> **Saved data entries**
%%
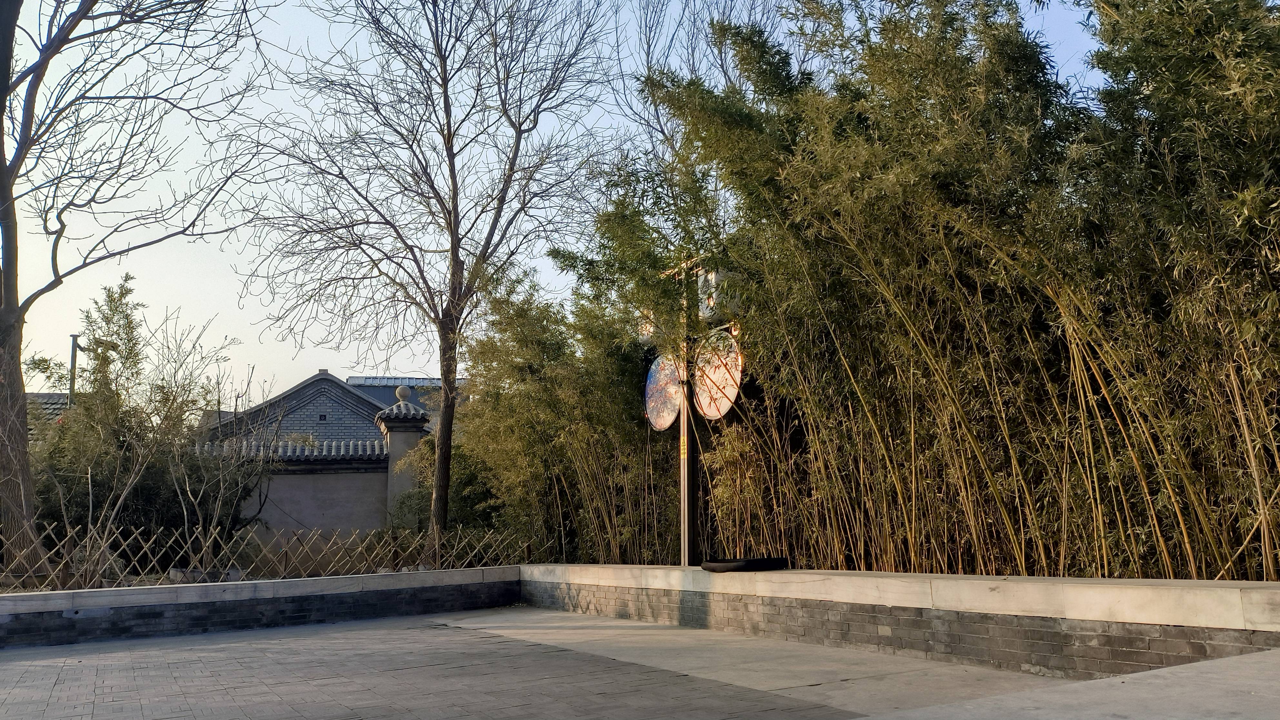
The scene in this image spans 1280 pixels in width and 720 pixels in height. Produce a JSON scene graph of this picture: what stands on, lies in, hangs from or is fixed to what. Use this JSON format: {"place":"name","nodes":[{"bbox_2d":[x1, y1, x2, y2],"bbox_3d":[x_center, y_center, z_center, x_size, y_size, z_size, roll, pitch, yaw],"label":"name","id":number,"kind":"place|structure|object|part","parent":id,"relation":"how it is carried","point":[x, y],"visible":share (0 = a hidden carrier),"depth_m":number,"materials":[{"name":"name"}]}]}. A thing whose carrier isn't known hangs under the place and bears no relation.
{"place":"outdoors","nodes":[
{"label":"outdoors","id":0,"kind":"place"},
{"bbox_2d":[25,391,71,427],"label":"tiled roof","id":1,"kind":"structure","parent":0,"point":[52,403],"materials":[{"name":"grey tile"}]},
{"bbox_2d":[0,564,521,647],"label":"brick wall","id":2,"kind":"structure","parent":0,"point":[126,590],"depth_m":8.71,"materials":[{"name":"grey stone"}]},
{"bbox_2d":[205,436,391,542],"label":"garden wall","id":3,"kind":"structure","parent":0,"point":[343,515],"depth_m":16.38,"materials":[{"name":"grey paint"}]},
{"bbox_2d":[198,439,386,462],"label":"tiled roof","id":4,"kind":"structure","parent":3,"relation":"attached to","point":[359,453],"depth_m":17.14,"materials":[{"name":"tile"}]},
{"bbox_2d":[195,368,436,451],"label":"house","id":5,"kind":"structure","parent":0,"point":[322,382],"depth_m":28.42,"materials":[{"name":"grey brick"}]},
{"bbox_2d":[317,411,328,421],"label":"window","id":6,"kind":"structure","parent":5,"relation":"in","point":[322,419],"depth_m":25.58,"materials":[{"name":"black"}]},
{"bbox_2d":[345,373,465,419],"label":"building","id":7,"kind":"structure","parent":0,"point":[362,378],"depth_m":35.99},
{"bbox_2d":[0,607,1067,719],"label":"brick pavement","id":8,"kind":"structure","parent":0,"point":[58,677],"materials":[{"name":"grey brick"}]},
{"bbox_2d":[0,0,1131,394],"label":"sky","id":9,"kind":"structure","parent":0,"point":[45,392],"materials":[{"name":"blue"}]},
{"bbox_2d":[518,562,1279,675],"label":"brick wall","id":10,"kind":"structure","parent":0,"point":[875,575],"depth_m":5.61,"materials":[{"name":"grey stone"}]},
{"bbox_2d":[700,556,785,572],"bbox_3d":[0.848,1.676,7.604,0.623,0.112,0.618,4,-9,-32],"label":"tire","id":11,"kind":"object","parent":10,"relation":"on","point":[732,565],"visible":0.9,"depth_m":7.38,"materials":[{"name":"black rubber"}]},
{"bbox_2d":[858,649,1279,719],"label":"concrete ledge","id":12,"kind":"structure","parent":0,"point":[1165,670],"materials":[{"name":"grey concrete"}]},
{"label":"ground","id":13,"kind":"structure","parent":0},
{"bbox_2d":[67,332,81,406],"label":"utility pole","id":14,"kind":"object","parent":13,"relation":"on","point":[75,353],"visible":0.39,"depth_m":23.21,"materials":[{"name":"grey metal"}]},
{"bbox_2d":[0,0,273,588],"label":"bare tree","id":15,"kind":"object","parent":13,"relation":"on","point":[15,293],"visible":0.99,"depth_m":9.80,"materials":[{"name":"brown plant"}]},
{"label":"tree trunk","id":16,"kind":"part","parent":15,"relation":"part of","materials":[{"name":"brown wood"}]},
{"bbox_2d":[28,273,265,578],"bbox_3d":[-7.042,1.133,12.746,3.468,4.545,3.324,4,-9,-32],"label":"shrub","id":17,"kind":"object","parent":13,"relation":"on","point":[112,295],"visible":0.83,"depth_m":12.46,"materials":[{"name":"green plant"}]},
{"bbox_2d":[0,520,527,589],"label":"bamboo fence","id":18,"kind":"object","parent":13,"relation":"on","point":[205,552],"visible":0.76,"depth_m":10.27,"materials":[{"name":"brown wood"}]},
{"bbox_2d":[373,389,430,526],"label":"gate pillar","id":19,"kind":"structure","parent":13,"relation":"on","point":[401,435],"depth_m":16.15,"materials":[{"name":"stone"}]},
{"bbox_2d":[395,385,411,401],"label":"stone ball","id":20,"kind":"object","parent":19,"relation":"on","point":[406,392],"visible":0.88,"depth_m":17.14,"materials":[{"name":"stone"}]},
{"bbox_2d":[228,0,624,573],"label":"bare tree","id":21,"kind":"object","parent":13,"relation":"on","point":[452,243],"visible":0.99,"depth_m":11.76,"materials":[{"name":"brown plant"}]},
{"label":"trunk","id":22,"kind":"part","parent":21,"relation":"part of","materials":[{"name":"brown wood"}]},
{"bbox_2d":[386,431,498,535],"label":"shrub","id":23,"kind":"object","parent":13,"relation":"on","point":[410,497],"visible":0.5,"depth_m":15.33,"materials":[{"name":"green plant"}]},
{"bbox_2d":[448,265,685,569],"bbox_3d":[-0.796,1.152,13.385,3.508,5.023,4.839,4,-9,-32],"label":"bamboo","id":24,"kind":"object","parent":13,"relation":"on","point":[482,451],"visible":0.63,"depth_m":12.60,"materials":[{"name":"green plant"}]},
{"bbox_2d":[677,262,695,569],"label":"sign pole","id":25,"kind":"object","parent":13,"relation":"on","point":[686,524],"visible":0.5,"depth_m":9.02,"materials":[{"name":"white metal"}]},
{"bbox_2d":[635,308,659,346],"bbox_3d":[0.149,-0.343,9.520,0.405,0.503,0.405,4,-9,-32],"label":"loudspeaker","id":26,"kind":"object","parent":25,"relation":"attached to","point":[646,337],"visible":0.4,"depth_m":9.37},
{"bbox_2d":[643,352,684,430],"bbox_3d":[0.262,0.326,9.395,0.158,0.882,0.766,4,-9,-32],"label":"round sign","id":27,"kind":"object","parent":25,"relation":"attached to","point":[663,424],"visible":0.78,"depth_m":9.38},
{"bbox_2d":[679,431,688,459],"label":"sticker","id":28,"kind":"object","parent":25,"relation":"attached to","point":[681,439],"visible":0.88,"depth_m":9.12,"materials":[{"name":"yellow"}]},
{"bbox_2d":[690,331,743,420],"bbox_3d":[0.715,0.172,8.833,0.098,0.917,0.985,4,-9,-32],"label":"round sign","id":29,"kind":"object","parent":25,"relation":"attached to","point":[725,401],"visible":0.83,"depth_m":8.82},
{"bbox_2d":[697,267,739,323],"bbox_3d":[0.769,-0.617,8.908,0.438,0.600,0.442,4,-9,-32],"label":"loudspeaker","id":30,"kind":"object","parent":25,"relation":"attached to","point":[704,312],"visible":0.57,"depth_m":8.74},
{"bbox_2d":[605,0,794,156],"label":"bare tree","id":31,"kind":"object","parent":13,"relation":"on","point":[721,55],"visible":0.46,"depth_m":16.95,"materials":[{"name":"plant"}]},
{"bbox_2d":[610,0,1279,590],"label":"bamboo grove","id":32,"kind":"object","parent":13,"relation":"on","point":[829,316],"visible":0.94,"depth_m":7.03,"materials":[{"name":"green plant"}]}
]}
%%
> **What you should do**
Your copy of the records must match them exactly, except that no pictures appear in it.

> **Output of the task**
The scene in this image spans 1280 pixels in width and 720 pixels in height. Produce a JSON scene graph of this picture: what stands on, lies in, hangs from or is fixed to what. Use this JSON format: {"place":"name","nodes":[{"bbox_2d":[x1, y1, x2, y2],"bbox_3d":[x_center, y_center, z_center, x_size, y_size, z_size, roll, pitch, yaw],"label":"name","id":number,"kind":"place|structure|object|part","parent":id,"relation":"how it is carried","point":[x, y],"visible":share (0 = a hidden carrier),"depth_m":number,"materials":[{"name":"name"}]}]}. A thing whose carrier isn't known hangs under the place and bears no relation.
{"place":"outdoors","nodes":[
{"label":"outdoors","id":0,"kind":"place"},
{"bbox_2d":[25,391,71,427],"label":"tiled roof","id":1,"kind":"structure","parent":0,"point":[52,403],"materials":[{"name":"grey tile"}]},
{"bbox_2d":[0,564,521,647],"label":"brick wall","id":2,"kind":"structure","parent":0,"point":[126,590],"depth_m":8.71,"materials":[{"name":"grey stone"}]},
{"bbox_2d":[205,436,391,542],"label":"garden wall","id":3,"kind":"structure","parent":0,"point":[343,515],"depth_m":16.38,"materials":[{"name":"grey paint"}]},
{"bbox_2d":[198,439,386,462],"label":"tiled roof","id":4,"kind":"structure","parent":3,"relation":"attached to","point":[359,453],"depth_m":17.14,"materials":[{"name":"tile"}]},
{"bbox_2d":[195,368,436,451],"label":"house","id":5,"kind":"structure","parent":0,"point":[322,382],"depth_m":28.42,"materials":[{"name":"grey brick"}]},
{"bbox_2d":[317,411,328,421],"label":"window","id":6,"kind":"structure","parent":5,"relation":"in","point":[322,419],"depth_m":25.58,"materials":[{"name":"black"}]},
{"bbox_2d":[345,373,465,419],"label":"building","id":7,"kind":"structure","parent":0,"point":[362,378],"depth_m":35.99},
{"bbox_2d":[0,607,1067,719],"label":"brick pavement","id":8,"kind":"structure","parent":0,"point":[58,677],"materials":[{"name":"grey brick"}]},
{"bbox_2d":[0,0,1131,394],"label":"sky","id":9,"kind":"structure","parent":0,"point":[45,392],"materials":[{"name":"blue"}]},
{"bbox_2d":[518,562,1279,675],"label":"brick wall","id":10,"kind":"structure","parent":0,"point":[875,575],"depth_m":5.61,"materials":[{"name":"grey stone"}]},
{"bbox_2d":[700,556,785,572],"bbox_3d":[0.848,1.676,7.604,0.623,0.112,0.618,4,-9,-32],"label":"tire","id":11,"kind":"object","parent":10,"relation":"on","point":[732,565],"visible":0.9,"depth_m":7.38,"materials":[{"name":"black rubber"}]},
{"bbox_2d":[858,649,1279,719],"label":"concrete ledge","id":12,"kind":"structure","parent":0,"point":[1165,670],"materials":[{"name":"grey concrete"}]},
{"label":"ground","id":13,"kind":"structure","parent":0},
{"bbox_2d":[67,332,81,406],"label":"utility pole","id":14,"kind":"object","parent":13,"relation":"on","point":[75,353],"visible":0.39,"depth_m":23.21,"materials":[{"name":"grey metal"}]},
{"bbox_2d":[0,0,273,588],"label":"bare tree","id":15,"kind":"object","parent":13,"relation":"on","point":[15,293],"visible":0.99,"depth_m":9.80,"materials":[{"name":"brown plant"}]},
{"label":"tree trunk","id":16,"kind":"part","parent":15,"relation":"part of","materials":[{"name":"brown wood"}]},
{"bbox_2d":[28,273,265,578],"bbox_3d":[-7.042,1.133,12.746,3.468,4.545,3.324,4,-9,-32],"label":"shrub","id":17,"kind":"object","parent":13,"relation":"on","point":[112,295],"visible":0.83,"depth_m":12.46,"materials":[{"name":"green plant"}]},
{"bbox_2d":[0,520,527,589],"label":"bamboo fence","id":18,"kind":"object","parent":13,"relation":"on","point":[205,552],"visible":0.76,"depth_m":10.27,"materials":[{"name":"brown wood"}]},
{"bbox_2d":[373,389,430,526],"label":"gate pillar","id":19,"kind":"structure","parent":13,"relation":"on","point":[401,435],"depth_m":16.15,"materials":[{"name":"stone"}]},
{"bbox_2d":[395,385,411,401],"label":"stone ball","id":20,"kind":"object","parent":19,"relation":"on","point":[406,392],"visible":0.88,"depth_m":17.14,"materials":[{"name":"stone"}]},
{"bbox_2d":[228,0,624,573],"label":"bare tree","id":21,"kind":"object","parent":13,"relation":"on","point":[452,243],"visible":0.99,"depth_m":11.76,"materials":[{"name":"brown plant"}]},
{"label":"trunk","id":22,"kind":"part","parent":21,"relation":"part of","materials":[{"name":"brown wood"}]},
{"bbox_2d":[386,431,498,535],"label":"shrub","id":23,"kind":"object","parent":13,"relation":"on","point":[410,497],"visible":0.5,"depth_m":15.33,"materials":[{"name":"green plant"}]},
{"bbox_2d":[448,265,685,569],"bbox_3d":[-0.796,1.152,13.385,3.508,5.023,4.839,4,-9,-32],"label":"bamboo","id":24,"kind":"object","parent":13,"relation":"on","point":[482,451],"visible":0.63,"depth_m":12.60,"materials":[{"name":"green plant"}]},
{"bbox_2d":[677,262,695,569],"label":"sign pole","id":25,"kind":"object","parent":13,"relation":"on","point":[686,524],"visible":0.5,"depth_m":9.02,"materials":[{"name":"white metal"}]},
{"bbox_2d":[635,308,659,346],"bbox_3d":[0.149,-0.343,9.520,0.405,0.503,0.405,4,-9,-32],"label":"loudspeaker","id":26,"kind":"object","parent":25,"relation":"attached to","point":[646,337],"visible":0.4,"depth_m":9.37},
{"bbox_2d":[643,352,684,430],"bbox_3d":[0.262,0.326,9.395,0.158,0.882,0.766,4,-9,-32],"label":"round sign","id":27,"kind":"object","parent":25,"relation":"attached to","point":[663,424],"visible":0.78,"depth_m":9.38},
{"bbox_2d":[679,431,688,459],"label":"sticker","id":28,"kind":"object","parent":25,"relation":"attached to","point":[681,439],"visible":0.88,"depth_m":9.12,"materials":[{"name":"yellow"}]},
{"bbox_2d":[690,331,743,420],"bbox_3d":[0.715,0.172,8.833,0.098,0.917,0.985,4,-9,-32],"label":"round sign","id":29,"kind":"object","parent":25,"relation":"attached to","point":[725,401],"visible":0.83,"depth_m":8.82},
{"bbox_2d":[697,267,739,323],"bbox_3d":[0.769,-0.617,8.908,0.438,0.600,0.442,4,-9,-32],"label":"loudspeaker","id":30,"kind":"object","parent":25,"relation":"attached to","point":[704,312],"visible":0.57,"depth_m":8.74},
{"bbox_2d":[605,0,794,156],"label":"bare tree","id":31,"kind":"object","parent":13,"relation":"on","point":[721,55],"visible":0.46,"depth_m":16.95,"materials":[{"name":"plant"}]},
{"bbox_2d":[610,0,1279,590],"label":"bamboo grove","id":32,"kind":"object","parent":13,"relation":"on","point":[829,316],"visible":0.94,"depth_m":7.03,"materials":[{"name":"green plant"}]}
]}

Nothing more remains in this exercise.